Las estaciones de servicio automáticas han experimentado un notable crecimiento en España durante los últimos años. Cada vez más conductores optan por este modelo gracias a su comodidad, rapidez y competitividad. Sin embargo, su expansión también ha venido acompañada de una serie de ideas preconcebidas que, en muchos casos, no se corresponden con la realidad.
Desde dudas sobre la calidad del combustible hasta preguntas sobre la seguridad o la atención al cliente, existen numerosos mitos que conviene aclarar. Conocer cómo funcionan estas instalaciones permite tomar decisiones informadas y comprender por qué cada vez forman parte de la oferta habitual del sector.
Mito 1: «El combustible es de peor calidad»
Este es, probablemente, el mito más extendido. Muchas personas creen que, por ofrecer precios competitivos, las estaciones de servicio automáticas venden un combustible de menor calidad. Sin embargo, esta afirmación no tiene fundamento.
Todos los carburantes comercializados en España deben cumplir la misma normativa de calidad establecida por la legislación nacional y europea. Antes de llegar a las estaciones de servicio, los combustibles pasan por controles y requisitos técnicos que garantizan que cumplen las especificaciones exigidas para su comercialización.
La diferencia de precio entre unas estaciones y otras responde principalmente a factores como la política comercial de cada empresa, los costes de explotación, la ubicación o el modelo de negocio, y no a una menor calidad del producto.
Mito 2: «Repostar es complicado»
Otra idea habitual es pensar que utilizar una estación automática resulta difícil, especialmente para quienes nunca lo han hecho.
En realidad, el proceso está diseñado para ser intuitivo y sencillo. Los terminales de pago ofrecen instrucciones paso a paso, desde la selección del combustible hasta la confirmación del pago. El funcionamiento es muy similar al de cualquier otro surtidor, con la diferencia de que el propio usuario realiza todo el proceso de forma autónoma.
La mayoría de los conductores que utilizan este sistema por primera vez descubren que el repostaje apenas lleva unos minutos y no requiere conocimientos especiales.
Mito 3: «No hay ayuda si ocurre un problema»
La ausencia de personal atendiendo de manera permanente lleva a pensar que el usuario queda desprotegido ante cualquier incidencia. Sin embargo, las estaciones automáticas disponen de diferentes sistemas de atención para resolver posibles problemas.
Los terminales incorporan teléfonos o interfonos de asistencia que permiten contactar con el servicio de atención al cliente. Además, muchas instalaciones cuentan con sistemas de supervisión remota que monitorizan el funcionamiento de los surtidores y detectan posibles incidencias de forma rápida.
En caso de cualquier anomalía, el usuario dispone de canales para solicitar ayuda y recibir asistencia.
Mito 4: «Son menos seguras»
La seguridad es otro aspecto sobre el que suelen surgir dudas. Algunas personas asocian la automatización con un menor control de las instalaciones, cuando la realidad es muy distinta.
Las estaciones de servicio automáticas deben cumplir las mismas exigencias normativas que cualquier otra estación de servicio. Sus instalaciones incorporan sistemas de seguridad, dispositivos de parada de emergencia, señalización obligatoria y medidas de prevención destinadas a garantizar un repostaje seguro.

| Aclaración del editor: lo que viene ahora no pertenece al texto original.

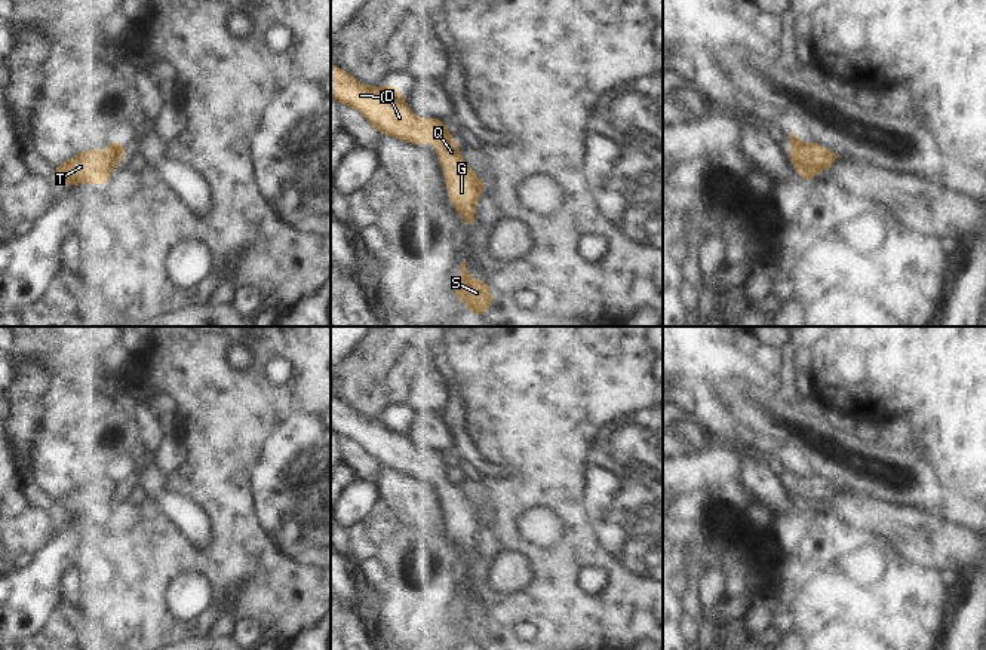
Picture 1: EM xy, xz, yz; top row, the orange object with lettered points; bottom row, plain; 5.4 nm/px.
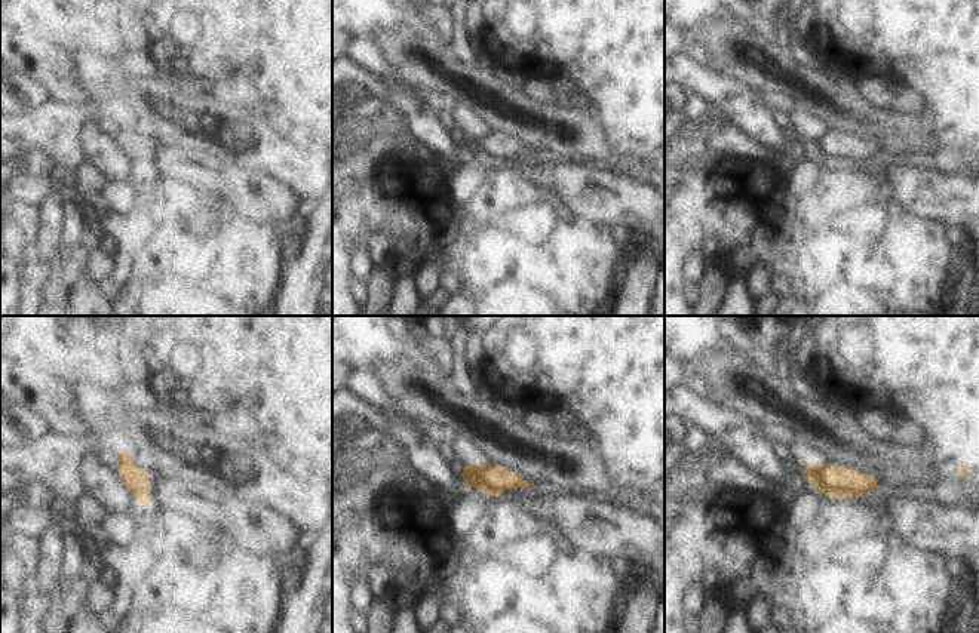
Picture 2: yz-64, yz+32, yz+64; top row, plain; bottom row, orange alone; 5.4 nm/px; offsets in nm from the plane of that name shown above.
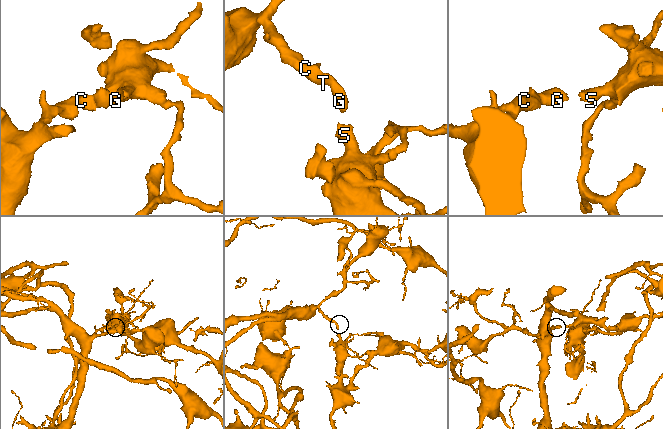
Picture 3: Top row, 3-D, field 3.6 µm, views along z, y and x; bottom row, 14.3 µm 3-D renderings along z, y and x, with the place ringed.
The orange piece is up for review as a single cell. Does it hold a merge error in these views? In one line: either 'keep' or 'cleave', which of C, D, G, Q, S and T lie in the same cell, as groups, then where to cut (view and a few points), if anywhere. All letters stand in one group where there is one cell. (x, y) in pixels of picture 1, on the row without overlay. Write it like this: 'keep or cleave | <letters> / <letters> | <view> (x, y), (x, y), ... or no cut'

Además, el propio usuario debe seguir las normas habituales durante el repostaje, como apagar el motor, evitar fumar y respetar las indicaciones de seguridad presentes en la instalación.
Mito 5: «Solo existen para ofrecer precios bajos»
Es cierto que uno de los principales atractivos de las estaciones automáticas es su competitividad en precios, pero reducir este modelo únicamente al ahorro sería simplificar demasiado su papel dentro del sector.
Las estaciones automáticas representan también una apuesta por la innovación y la eficiencia. La automatización de procesos permite ofrecer un servicio ágil, con amplios horarios de disponibilidad y una experiencia de repostaje adaptada a las necesidades actuales de muchos conductores.
Además, favorecen una mayor competencia en el mercado, ampliando la oferta disponible para los consumidores y permitiendo que cada usuario elija libremente dónde repostar.
Conocer el modelo ayuda a romper prejuicios
Como ocurre con cualquier innovación, las estaciones de servicio automáticas han tenido que convivir con ciertos prejuicios durante su desarrollo. Sin embargo, la experiencia de miles de conductores demuestra que se trata de un modelo plenamente consolidado, seguro y fácil de utilizar.
Informarse sobre su funcionamiento y conocer la realidad detrás de estos mitos permite valorar este tipo de instalaciones con una visión más objetiva. En un sector en constante evolución, ofrecer distintas opciones de repostaje beneficia a los consumidores, fomenta la competencia y contribuye a una movilidad cada vez más eficiente y adaptada a las necesidades de todos.